车浑点头,“依旧是这位将军驻守,不过似乎都未曾多与南部交战,只于当地屯田守边境。”
蔡左并不陌生这名字,只追问道:“他真甘心于昌阳守境,昔年连下三地,连斩新罗三个小城主,真是员猛将啊!不过那位新丽之主,竟也真敢用他,他可是个叛主的奴仆啊!”
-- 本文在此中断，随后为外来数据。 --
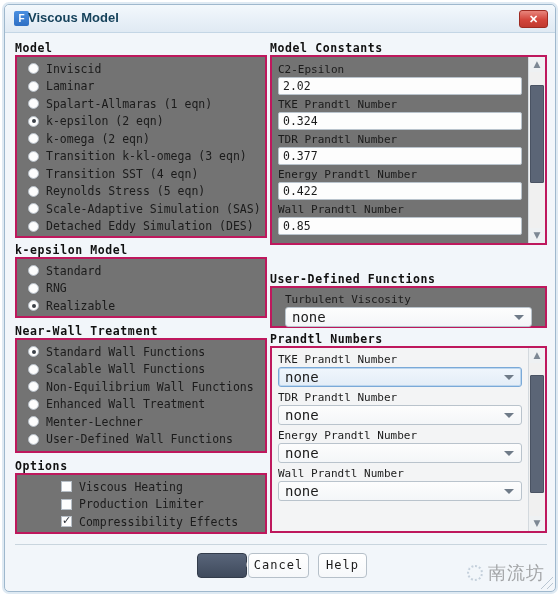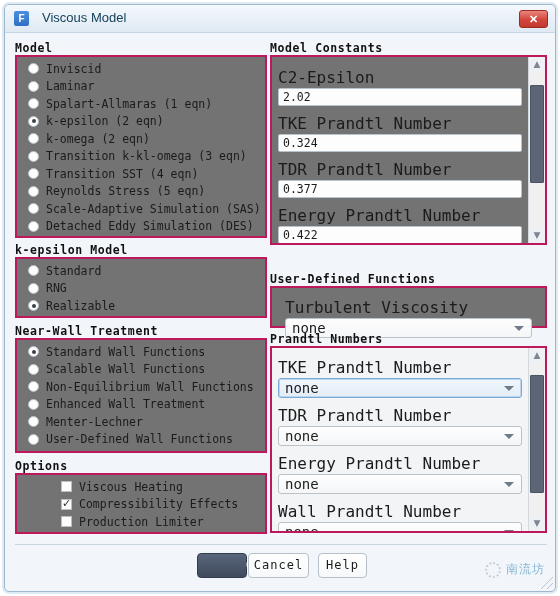--- a/index.html
+++ b/index.html
@@ -38,9 +38,9 @@
     line-height: 15px; text-align: center;
   }
   #title-text {
-    position: absolute; left: 37px; top: 5px;
+    position: absolute; left: 23px; top: 5px;
     font-family: "Liberation Sans", sans-serif;
-    font-size: 13px; color: #16425b;
+    font-size: 13px; color: #16425b; font-weight: bold;
   }
   #close-btn {
     position: absolute; right: 7px; top: 5px;

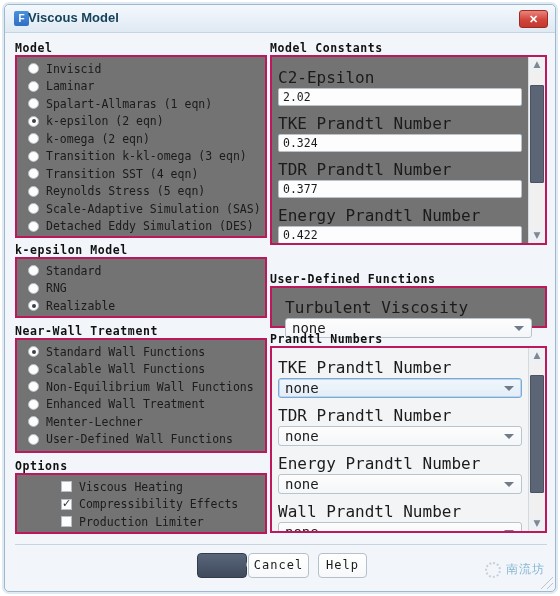--- a/index.html
+++ b/index.html
@@ -124,8 +124,8 @@
   }
   .fld-label {
     font-family: "DejaVu Sans Mono", monospace;
-    font-size: 16px; color: #1b1b1b;
-    margin: 8px 0 1px 0; white-space: nowrap;
+    font-size: 11px; color: #1b1b1b;
+    margin: 3px 0 1px 0; white-space: nowrap;
   }
   .fld-input {
     height: 18px; width: 100%;

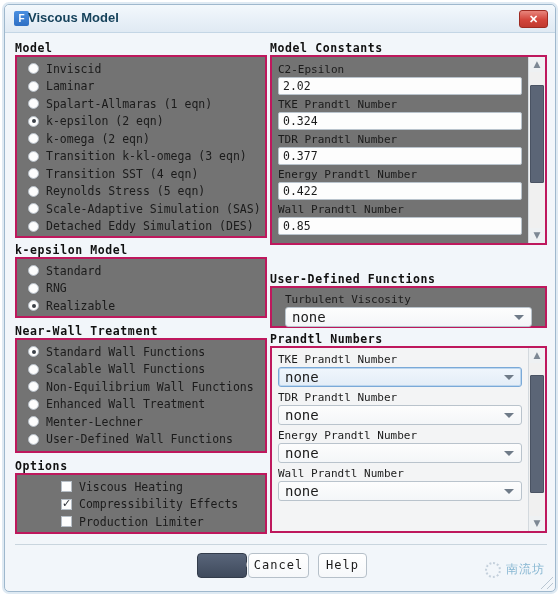--- a/index.html
+++ b/index.html
@@ -370,12 +370,12 @@
           <div class="opt-label">Viscous Heating</div>
         </div>
         <div class="opt-row">
+          <div class="check"></div>
+          <div class="opt-label">Production Limiter</div>
+        </div>
+        <div class="opt-row">
           <div class="check on"></div>
           <div class="opt-label">Compressibility Effects</div>
-        </div>
-        <div class="opt-row">
-          <div class="check"></div>
-          <div class="opt-label">Production Limiter</div>
         </div>
       </div>
   </div>

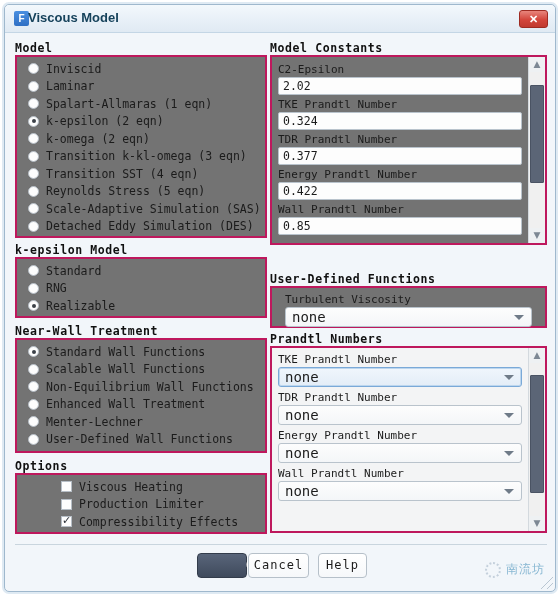--- a/index.html
+++ b/index.html
@@ -247,7 +247,7 @@
   }
   #wm-text {
     font-family: "DejaVu Sans", sans-serif;
-    font-size: 12px; color: #0369a1; letter-spacing: 1px;
+    font-size: 18px; color: #404040; letter-spacing: 1px;
   }
   #resize-grip {
     position: absolute; right: 2px; bottom: 2px;

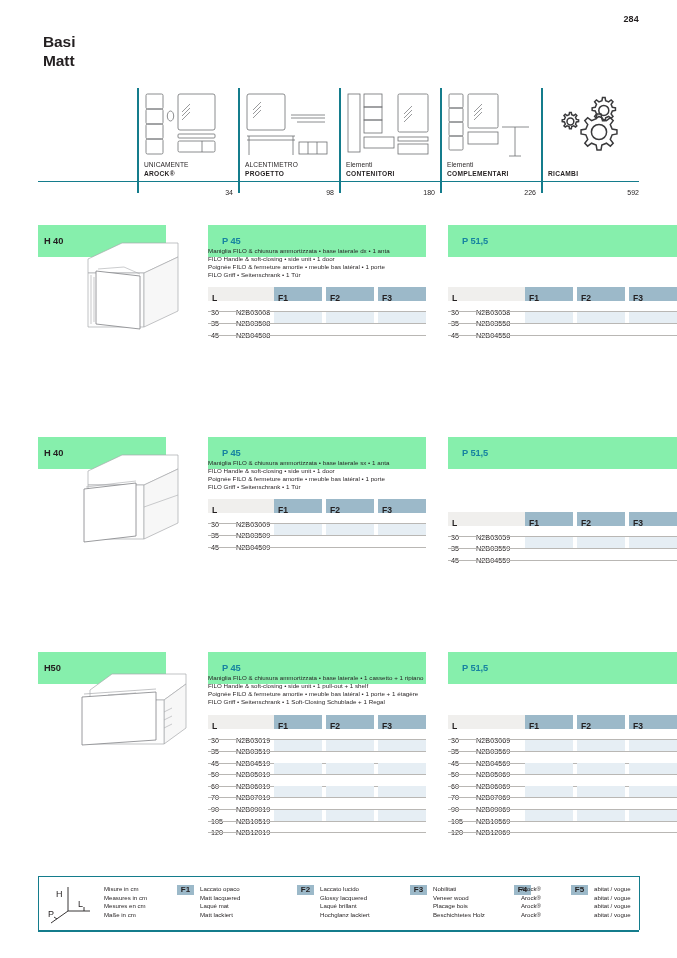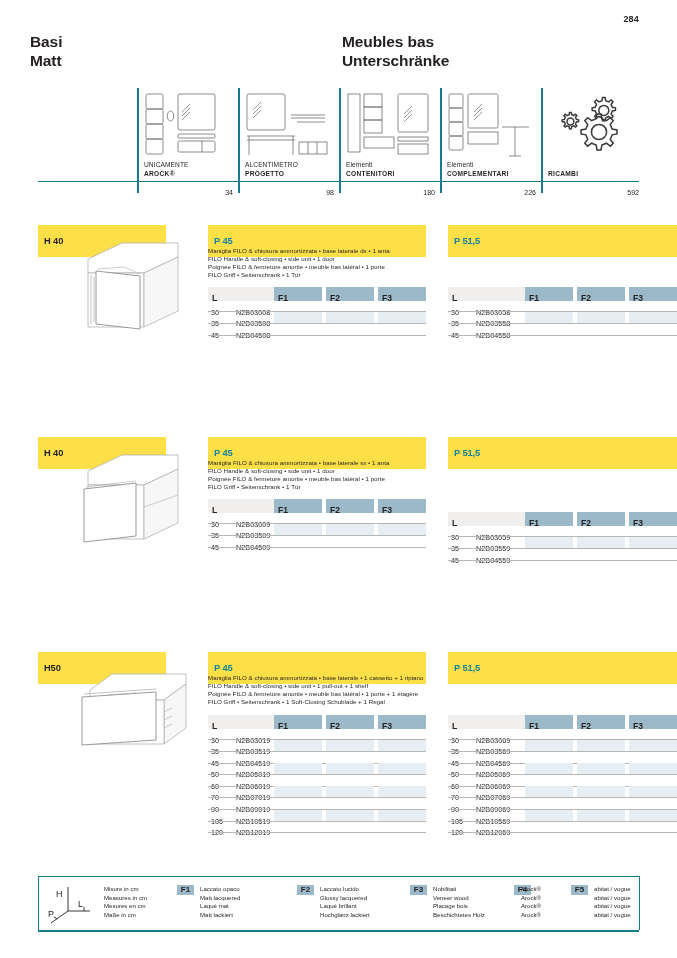--- a/index.html
+++ b/index.html
@@ -19,7 +19,7 @@
   }
 
   
-  .title-left { position: absolute; left: 30px; top: 33px; }
+  .title-left { position: absolute; left: 43px; top: 33px; }
   .title-right { position: absolute; left: 342px; top: 33px; }
   .title-line { font-size: 15.5px; font-weight: 700; line-height: 18.5px; letter-spacing: -0.1px; }
 

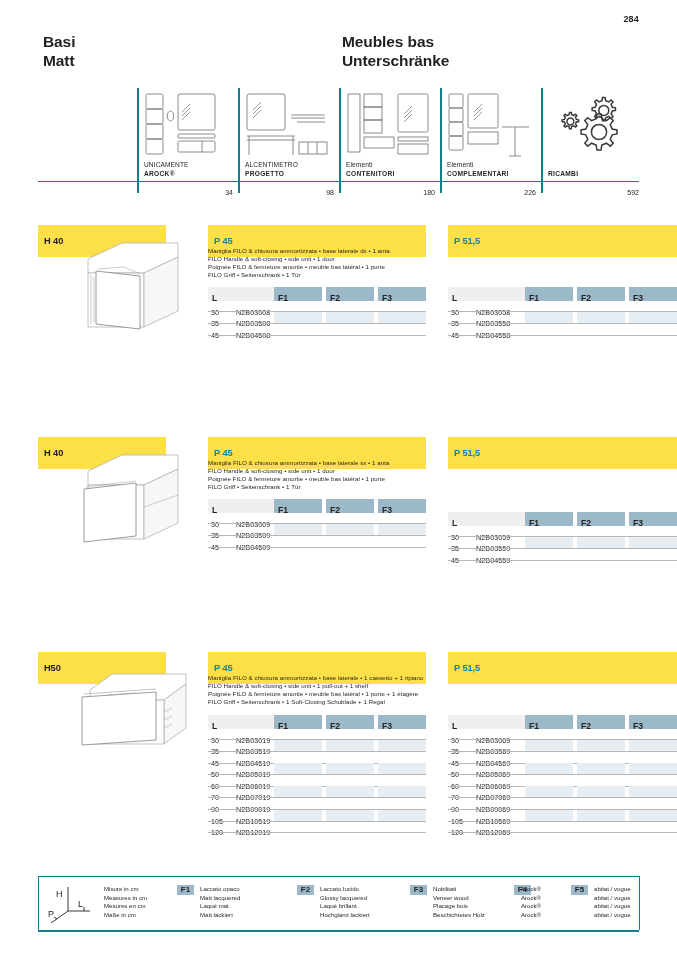--- a/index.html
+++ b/index.html
@@ -118,10 +118,6 @@
   <div class="title-left">
     <div class="title-line">Basi</div>
     <div class="title-line">Matt</div>
-  </div>
-  <div class="title-right">
-    <div class="title-line">Meubles bas</div>
-    <div class="title-line">Unterschränke</div>
   </div>
 
   <div class="nav">

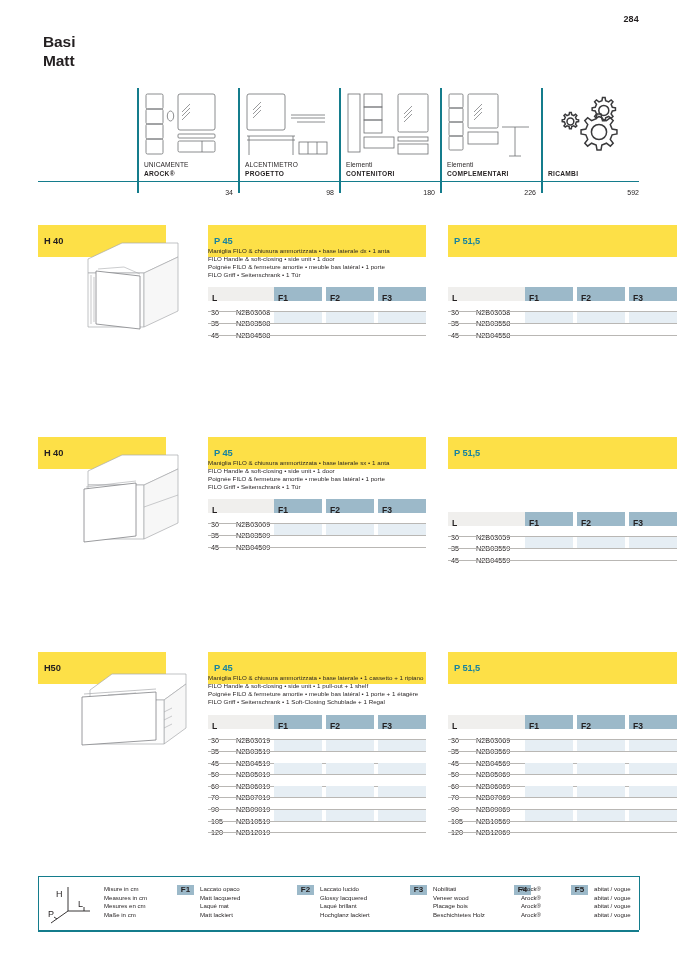--- a/index.html
+++ b/index.html
@@ -48,7 +48,7 @@
   
   .sec { position: absolute; left: 38px; width: 601px; }
   .band {
-    position: absolute; height: 32px; background: #fde047;
+    position: absolute; height: 32px; background: #86efac;
     display: flex; align-items: center;
   }
   .band-h { left: 0; width: 128px; }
“还是新罗本地人!居然让他看管南地,万一他同南地互通,这新丽的一大半就付诸东流!不妥当,实在不妥当。”
“……”
游侠车氏略低头,眸中闪过一缕复杂,“属下觉得,他应该是不会叛新丽的,更不会通新罗。”
“为何?”
蔡左追问,问出了儒士甘温的心声。
薛宏义其实早就私底下问了,并不稀奇这个答案,他想到车浑于黑夜里回来的那一晚,他竟是完完整整回来,甚至还健壮了一些,实在是大幸。
他是自己奶妈的孩子之一,自小同自己长大。
车浑自幼性格疏狂,不拘小节,只想当个游侠,而非将士。
薛宏义准予了他。
去岁秋,他主动应了自己的一个秘密任务,去新丽打探的任务。
可那一晚上,薛宏义是在同他的一答一问中久久未睡,甚至陷入了一种深深的沉思。
最后竟忍不住问:“你后悔回来吗?”
车浑没有回声。
薛宏义明白了,他的这位奶兄弟,并不想欺骗自己,他也许不后悔,怕也是有些不甘心。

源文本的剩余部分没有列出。